10 February, 2014

SHOCKER AWAITS SARAKI, 10 OTHER SENATORS

• Aggrieved lawmakers may lose seats
From ADETUTU FOLASADE-KOYI, Abuja & JOE EFFIONG, Uyo
Shocker, this week, awaits Senator Bukola Saraki and other 10 colleagues who have served notice of leaving t
he Peoples, Democratic Party (PDP) for the opposition All Progressives Congress (APC)
Fresh hints emerged at the weekend, that the Senate leadership may have sealed their fate. Reason: The leadership is now resolute, that should the 11 PDP senators insist on moving to the APC, their seats would automatically become vacant.
Daily Sun, however, gathered that APC senators are, however, not taking the threat lightly. They have resolved to make the chamber uncomfortable for the PDP-controlled Senate while a meeting has been scheduled for this evening in Abuja. “We are meeting today and we will strategise for tomorrow’s plenary. The PDP has already shown its hands; we are also going to prepare for them. What is good for the goose is certainly good for the sauce,” a ranking APC senator said yesterday.

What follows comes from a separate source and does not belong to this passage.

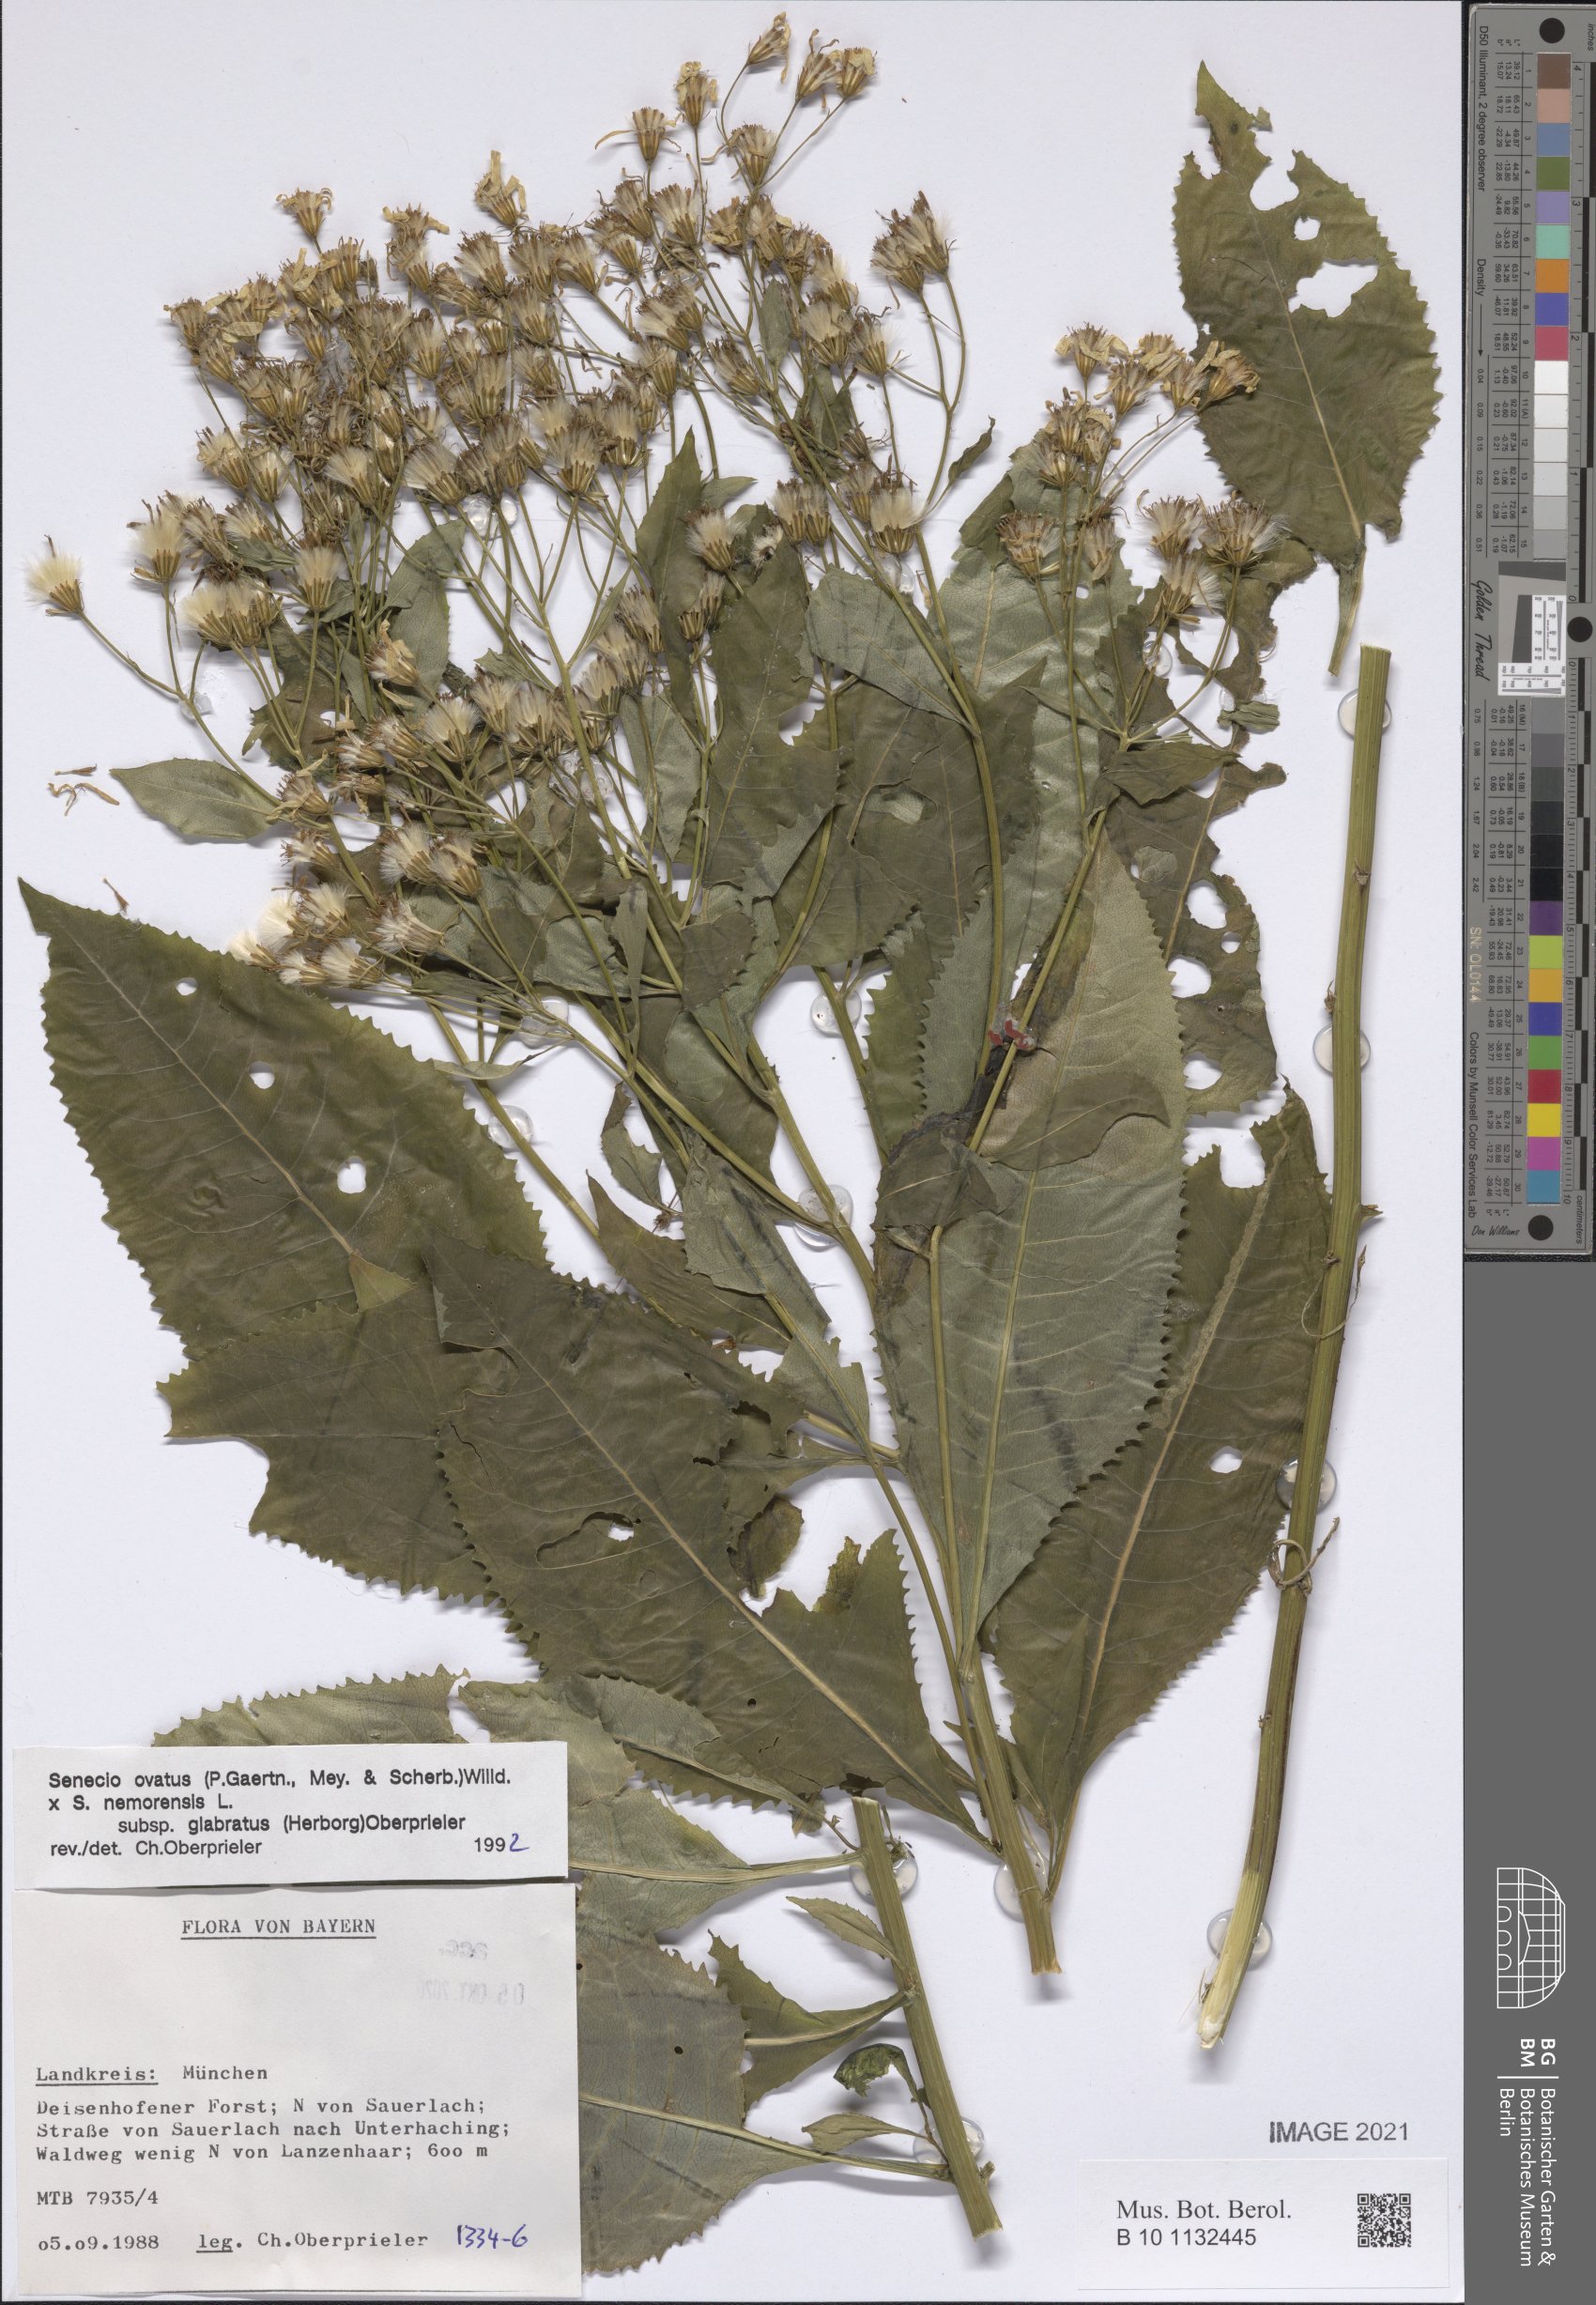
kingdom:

Last week, after two closed-door sessions on the defection, Senate reportedly mandated Senate President David Mark to seek legal advice as well as political solution to the stalemate.
But checks at the weekend indicated that “there’s no legal solution just yet, outside the prevailing one,” which subsisted as at Senate adjourned plenary last Wednesday.
A ranking PDP senator who doesn’t want to be unveiled, disclosed that the Senate President is not likely to shift position from the one canvassed in the closed-door session last Wednesday. “There are two cases in court, one from the PDP, which is asking that should its members leave the party before their term expires in 2015, the seats should be deemed vacant.
“On the other hand, the defecting senators are also in court, asking that the status quo ante be maintained and that nothing should happen to their seats. That’s the first stalemate the chamber still has to contend with.
“The defecting senators have been told that nothing can happen in the chamber until either of the cases are either conclusively dealt with or vacated. Now, they are canvassing a political solution; yet, where will that come from?
“Secondly, they can’t defect as a group; they know that the leadership has made it clear that they have to move individually yet, they are insisting on the Senate President reading the joint letter submitted by Senator Saraki. They have been reminded that on no account will Mark read that letter in the chamber. What happened in the House of Representatives cannot which the defecting senators are insisting on. They insist that since it was done in the House, it can also be done in the Senate. That’s not true. Each house of the National Assembly regulates its procedure.”
This argument was punctured by an APC lawmaker who reiterated that the Senate President “can read that letter and damn any consequences from the PDP hierarchy after all, in 2013, he assured the PDP lawmakers during the chairmanship of Alhaji Bamanga Tukur that he would not declare any seat vacant. Why the shift now?”
Meanwhile, Senate may go into an executive session on resumption tomorrow. The chamber will be expecting to hear the outcome of the assignment given to Mark on the “legal advice” which cannot be relayed in an open session.
Thereafter, the chamber is expected to host the Inspector-General of Police (IGP), Mohammed Abubakar, who will brief senators on the protracted crisis in Rivers State and the role played by his men.
Two weeks ago, Senator Saraki submitted a notice of defection letter to the Senate President on behalf of himself and his 10 colleagues. The letter has now become the bone of contention as Mark has refused to read the letter which had been dogged by legal hurdles in the chamber.
Meanwhile, Chairman of Business, Rules and Ethics Committee, Senator Ita Enang, has told the PDP senators that defecting from the party would include resigning their seats and recontesting under their new party.
Addressing the Uyo senatorial district youth leaders in his country home in Uyo on Saturday, Enang said that there were, however, no threats of defection in the ruling party, adding that when the senators were voted into office, they were not voted by their names but by the political party.
“And I want to assure you that when you voted during the elections, you did not see the name of the person you voted for. You voted the symbol and the name of each of the political parties, and for any person to defect, he would have to go back to the political party at home, seek the consent of the electorate at home before he can change his political party.
“And if you want to change your political party, I think the person may have to come out of it and then come to contest the election again”, he stated.
Enang, who represents Uyo Senatorial District of Akwa Ibom State, said all the PDP senators were still in the party, noting that the party still has its complete number of seats at the National Assembly.
He said the unity of the Senate is what is most important as regards the issue of defection, noting that those who would want to defect, would suffer rejection from their supporters, being that they were not supporting them as individuals but were doing so within the structure and platform of the party.